Take this code for example, you will see that it doesn’t fork another process and therefore, at some point it will no longer process any anything:

import { Injectable } from '@nestjs/common';
import * as cluster from 'cluster';
import * as os from 'os'

@Injectable()
export class ClusterService {

    static clusterize(numCPUs: number, callback: () => void): void {

        if (cluster.isMaster ) {

            const procs = (numCPUs > os.cpus().length) ? os.cpus().length : numCPUs

            console.log(`GOING TO USE ${procs} PROCESSES`)
            console.log(`MASTER SERVER (${process.pid}) IS RUNNING `);
            console.log(`MASTER SERVER (${process.pid}) IS RUNNING `);
            console.log(`SCHED_NONE: ${cluster.SCHED_NONE}`)
            console.log(`SCHED_RR: ${cluster.SCHED_RR}`)
            console.log(`CLUSTER SCHEDULING POLICY: ${cluster.schedulingPolicy}`)

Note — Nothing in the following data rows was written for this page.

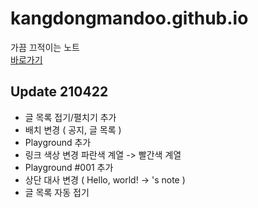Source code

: # kangdongmandoo.github.io
가끔 끄적이는 노트  
[바로가기](https://ehdals.netlify.app/)
## Update 210422
+ 글 목록 접기/펼치기 추가
+ 배치 변경
( 공지, 글 목록 )
+ Playground 추가
+ 링크 색상 변경
파란색 계열 -> 빨간색 계열
+ Playground #001 추가
+ 상단 대사 변경 ( Hello, world! -> 's note )
+ 글 목록 자동 접기 
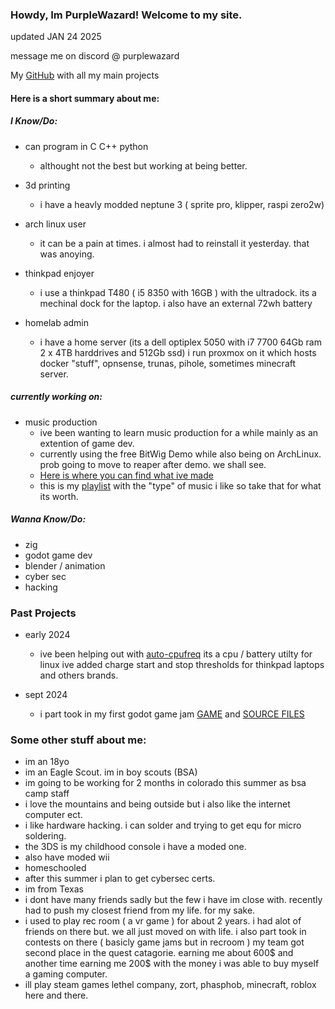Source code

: ### Howdy, Im PurpleWazard! Welcome to my site.

updated JAN 24 2025

message me on discord @ purplewazard

My [GitHub](https://github.com/PurpleWazard/) with all my main projects

#### Here is a short summary about me:

##### I Know/Do:  
 - can program in C C++ python 
   - althought not the best but working at being better.

 - 3d printing 
   - i have a heavly modded neptune 3 ( sprite pro, klipper, raspi zero2w)
 - arch linux user 
   - it can be a pain at times. i almost had to reinstall it yesterday. that was anoying.
 - thinkpad enjoyer 
   - i use a thinkpad T480 ( i5 8350 with 16GB ) with the ultradock. its a mechinal dock for the laptop. i also have an external 72wh battery
 - homelab admin 
   - i have a home server (its a dell optiplex 5050 with i7 7700 64Gb ram 2 x 4TB harddrives and 512Gb ssd) i run proxmox on it which hosts docker "stuff", opnsense, trunas, pihole, sometimes minecraft server.

##### currently working on:
 - music production
   - ive been wanting to learn music production for a while mainly as an extention of game dev. 
   - currently using the free BitWig Demo while also being on ArchLinux. prob going to move to reaper after demo. we shall see.
   - [Here is where you can find what ive made](https://soundcloud.com/purplewazard)
   - this is my [playlist](https://youtube.com/playlist?list=PLmQu2Ag4rjSTJcLF7j_DGOt1-L3Dn-EAh&feature=shared) with the "type" of music i like so take that for what its worth.

##### Wanna Know/Do:
 - zig
 - godot game dev  
 - blender / animation  
 - cyber sec   
 - hacking  

### Past Projects



- early 2024
    - ive been helping out with [auto-cpufreq](https://github.com/AdnanHodzic/auto-cpufreq) its a cpu / battery utilty for linux ive added charge start and stop thresholds for thinkpad laptops and others brands.

- sept 2024
    - i part took in my first godot game jam [GAME](https://advance2112.itch.io/the-tower-of-babel) and [SOURCE FILES](https://github.com/Team-Blackbird/Team-BlackBird)



### Some other stuff about me:

- im an 18yo 
- im an Eagle Scout. im in boy scouts (BSA)
- im going to be working for 2 months in colorado this summer as bsa camp staff
- i love the mountains and being outside but i also like the internet computer ect.
- i like hardware hacking. i can solder and trying to get equ for micro soldering.
- the 3DS is my childhood console i have a moded one.
- also have moded wii
- homeschooled
- after this summer i plan to get cybersec certs.
- im from Texas
- i dont have many friends sadly but the few i have im close with. recently had to push my closest friend from my life. for my sake.
- i used to play rec room ( a vr game ) for about 2 years. i had alot of friends on there but. we all just moved on with life. i also part took in contests on there ( basicly game jams but in recroom ) my team got second place in the quest catagorie. earning me about 600$ and another time earning me 200$ with the money i was able to buy myself a gaming computer.
- ill play steam games lethel company, zort, phasphob, minecraft, roblox here and there.


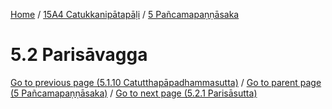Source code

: 
[Home](/) / [15A4 Catukkanipātapāḷi](../../15A4.md) / [5 Pañcamapaṇṇāsaka](../5.md)

# 5.2 Parisāvagga


[Go to previous page (5.1.10 Catutthapāpadhammasutta)](5.1/5.1.10.md) / [Go to parent page (5 Pañcamapaṇṇāsaka)](../5.md) / [Go to next page (5.2.1 Parisāsutta)](5.2/5.2.1.md)



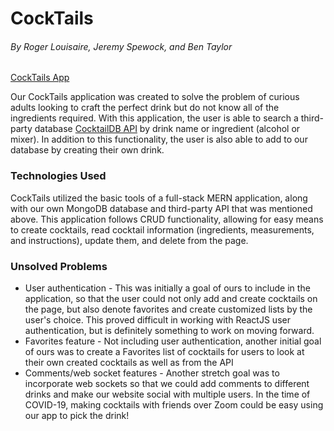 # CockTails

###### By Roger Louisaire, Jeremy Spewock, and Ben Taylor

[CockTails App](https://ga-project3-client.herokuapp.com/)

Our CockTails application was created to solve the problem of curious adults looking to craft the perfect drink but do not know all of the ingredients required. With this application, the user is able to search a third-party database [CocktailDB API](https://www.thecocktaildb.com/) by drink name or ingredient (alcohol or mixer). In addition to this functionality, the user is also able to add to our database by creating their own drink. 

### Technologies Used

CockTails utilized the basic tools of a full-stack MERN application, along with our own MongoDB database and third-party API that was mentioned above. This application follows CRUD functionality, allowing for easy means to create cocktails, read cocktail information (ingredients, measurements, and instructions), update them, and delete from the page.

### Unsolved Problems
* User authentication - This was initially a goal of ours to include in the application, so that the user could not only add and create cocktails on the page, but also denote favorites and create customized lists by the user's choice. This proved difficult in working with ReactJS user authentication, but is definitely something to work on moving forward.
* Favorites feature - Not including user authentication, another initial goal of ours was to create a Favorites list of cocktails for users to look at their own created cocktails as well as from the API
* Comments/web socket features - Another stretch goal was to incorporate web sockets so that we could add comments to different drinks and make our website social with multiple users. In the time of COVID-19, making cocktails with friends over Zoom could be easy using our app to pick the drink!
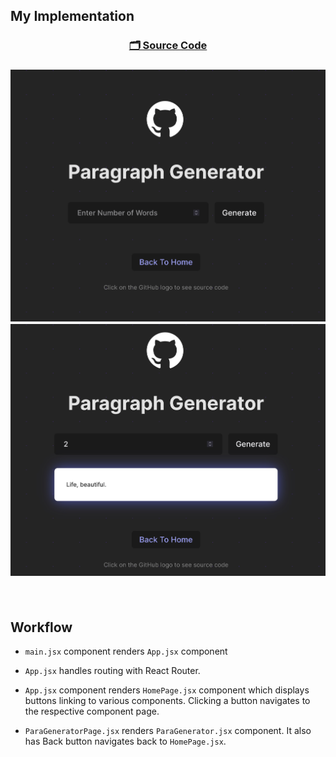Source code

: ## My Implementation

<h3 align="center">

[🗂️ Source Code](./ParaGenerator.jsx)

<h3>

<p align="center">
 <img width = "700px" alt="Jio Network blocking the view? Network switch reveals the magic!" src="../../assets/final-output/para-generator-component.jpg">
 <br>
 <img width = "700px" alt="Jio Network blocking the view? Network switch reveals the magic!" src="../../assets/final-output/para-generator-output.jpg">
</p>

<br>

## Workflow

- `main.jsx` component renders `App.jsx` component

- `App.jsx` handles routing with React Router.

- `App.jsx` component renders `HomePage.jsx` component which displays buttons linking to various components. Clicking a button navigates to the respective component page.

- `ParaGeneratorPage.jsx` renders `ParaGenerator.jsx` component. It also has Back button navigates back to `HomePage.jsx`.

            for (let i = 0; i < procs; i++) {
                const worker = cluster.fork();
                console.log(`CREATING PROCESS ${worker.process.pid}`);
            }

            cluster.on('exit', (worker, code, signal) => {
                console.log(`worker ${worker.process.pid} died ${signal || code}`);
            });

            cluster.on('disconnect', (worker) => {
                console.log(`worker ${worker.process.pid} disconnected`);
            })

        } else {
            callback()
        }
    }
}

To mitigate this, you simply fork another process within the exit event handler like this:

cluster.on('exit', (worker, code, signal) => {
    console.log(`worker ${worker.process.pid} died ${signal || code}, restarting...`);
    const newWorker = cluster.fork();
    console.log(`CREATING PROCESS ${newWorker.process.pid}`);
});

To avoid the container not restarting due to lack of process availability to deal with demand in the above scenario, you can’t use the on-failure condition in the restart_policy. You must use the ‘any’ condition. This section incidentally replaces the old restart sub-option.


deploy:
    replicas: 1
    resources:
        limits:
            cpus: "2"
            memory: 512M
    update_config:
        order: start-first
        parallelism: 1
    restart_policy:
        condition: any
        delay: 5s
        window: 120s
    placement:
        constraints:
        - node.role == worker

Caution: You can’t use max_attempts: 3 in combination with condition: any


Additionally, I found one further interesting facts when looking into this issue.

If you’re using Docker Stack Deploy (think stack in Portainer) using a docker-compose file to deploy to your swarm and you’re using restart: always, then beware, the restart is not supported.

ref: 👆 compose-file